It's been an interesting few weeks. I recently went on a short road trip, for my own personal reasons, which I will not discuss here. It's rather interesting that the more I take these trips, the longer it seems to process what the journeys actually mean. In this case, I was disturbed to find out just how far commercialism is an essential part of the American dream.
Heading west, I went through the Eastern part of the Midwest, also known as the back roads of Ohio. The interesting thing about the back roads is the sense of navigation that occurs. It takes forever to actually get anywhere. Basically, you travel a good five or six hours at a steady clip, only to find my to your surprise and a little bit of your chagrin, you find you have travelled about 600 miles less than you were expecting. As a result, at the end of Day 1, I found myself in the Middle of Nowhere, Ohio.
Now, the thing about this, I was much surprised to find how...utterly commercial the Amish country has become. It surprised me greatly how much that upset me, and it took me a while to figure out why.
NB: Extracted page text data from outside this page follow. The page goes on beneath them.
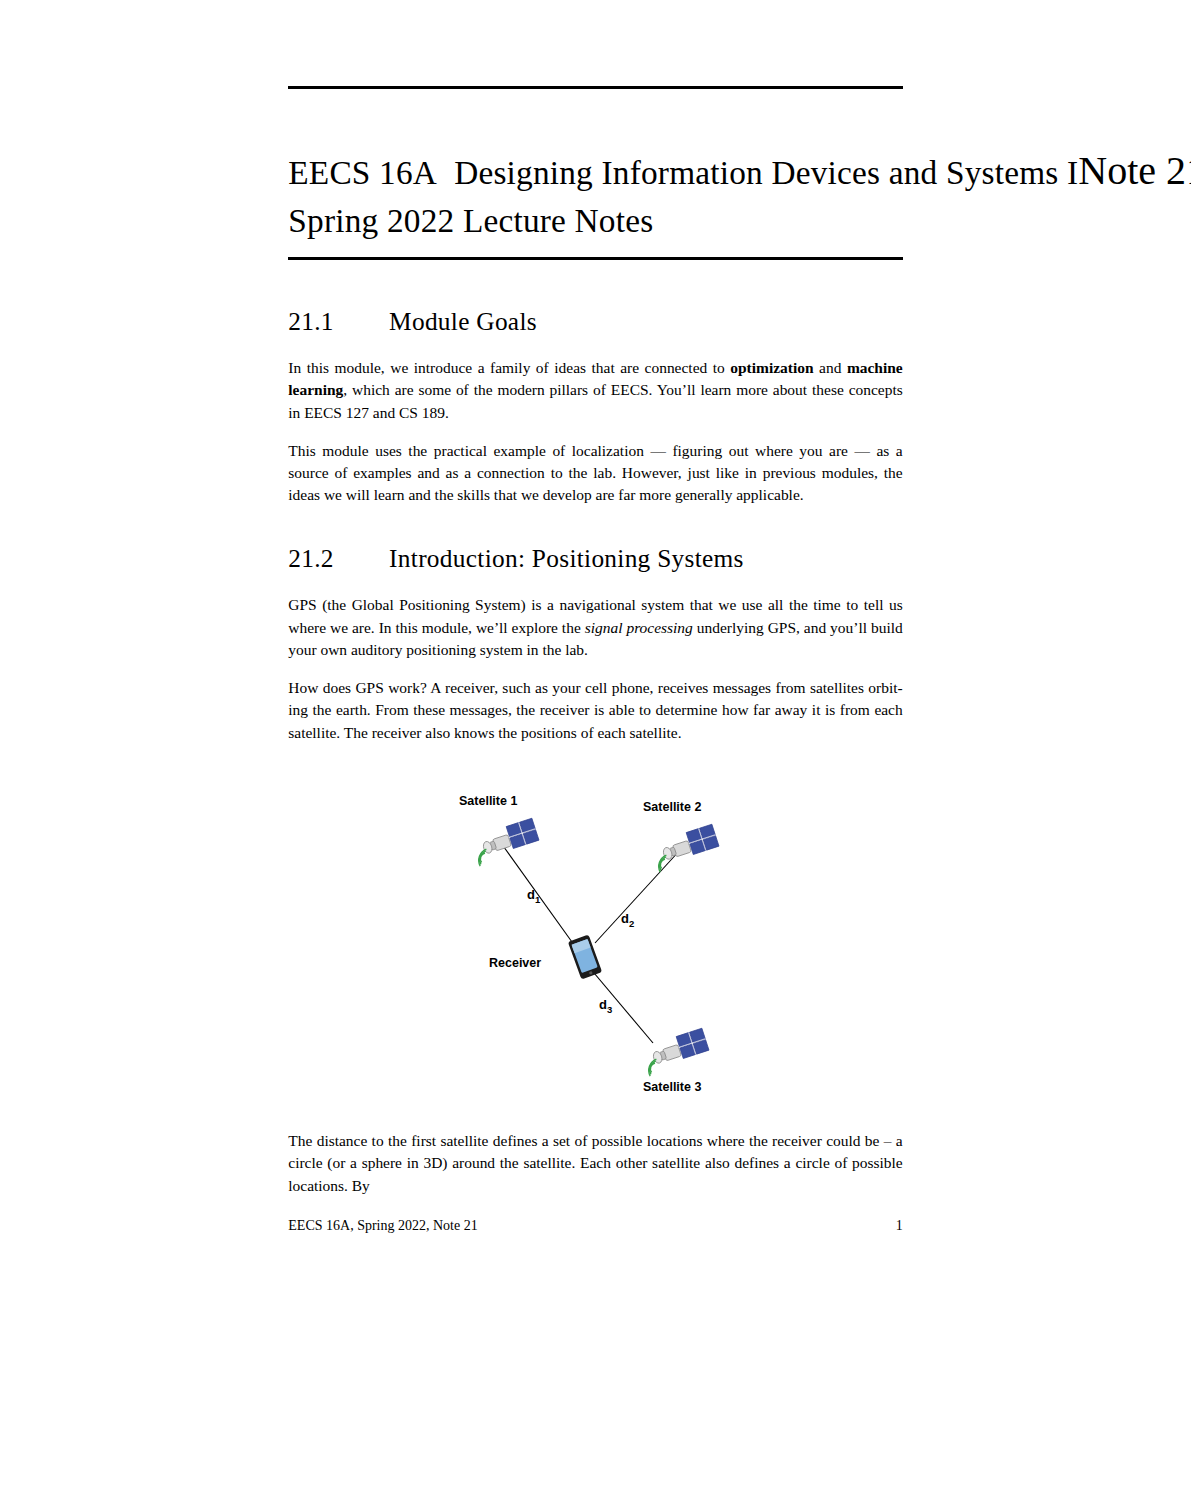| EECS 16A Designing Information Devices and Systems I Spring 2022 Lecture Notes | Note 21 |
21.1 Module Goals
In this module, we introduce a family of ideas that are connected to optimization and machine learning, which are some of the modern pillars of EECS. You’ll learn more about these concepts in EECS 127 and CS 189.
This module uses the practical example of localization — figuring out where you are — as a source of examples and as a connection to the lab. However, just like in previous modules, the ideas we will learn and the skills that we develop are far more generally applicable.
21.2 Introduction: Positioning Systems
GPS (the Global Positioning System) is a navigational system that we use all the time to tell us where we are. In this module, we’ll explore the signal processing underlying GPS, and you’ll build your own auditory positioning system in the lab.
How does GPS work? A receiver, such as your cell phone, receives messages from satellites orbiting the earth. From these messages, the receiver is able to determine how far away it is from each satellite. The receiver also knows the positions of each satellite.
Satellite 1 Satellite 2 Satellite 3 Receiver d 1 d 2 d 3
The distance to the first satellite defines a set of possible locations where the receiver could be – a circle (or a sphere in 3D) around the satellite. Each other satellite also defines a circle of possible locations. By
EECS 16A, Spring 2022, Note 21 1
Commercialism is more or less destroying the regionalism of America. This is even more unfortunate considering how the "melting pot" culture which founded the country, is now becoming homogenized through the Interstate, and through rampant commercialism.
When you travel through the open country at 80 miles an hour, everything kind of looks the same. Regionalism is slowly dying, and there isn't much that can be done. We just need to savor what little flavor is left.
From Mansfield, Ohio, I next journeyed to Louisville, Kentucky. After having been shocked at the commercial Amish, I then decided to embrace the idea of the search for American symbols, and what could be more American that Mom, Apple Pie, and of course, Baseball.
Louisville is of course home of the Louisville Slugger, the baseball bat of the MLB. Standing outside, with the world's largest baseball bat, I then plotted a journey that would lead to the heart of several American Icons, including, aside from the Slugger, Jim Beam, Maker's Mark, Jack Daniels, and the Civil War. This sojourn would take me through a large chunk of the South.
Moving South through Kentucky, we hooked into the Bourbon Trail, which led right to front doors of the Jim Beam and Maker's Mark distilleries, manufacturers of fine Bourbons.
And I must say, the tours, while interesting, kind of pale in comparison to the highlights, the tastings. After trying several (read as too many) bourbons, I think my favorite has to be Maker's Mark 46, and extra smoky bourbon made by adding extra burned barrel staves to the aging barrels. I recommend it straight, on the rocks. Of course, that was only half the journey.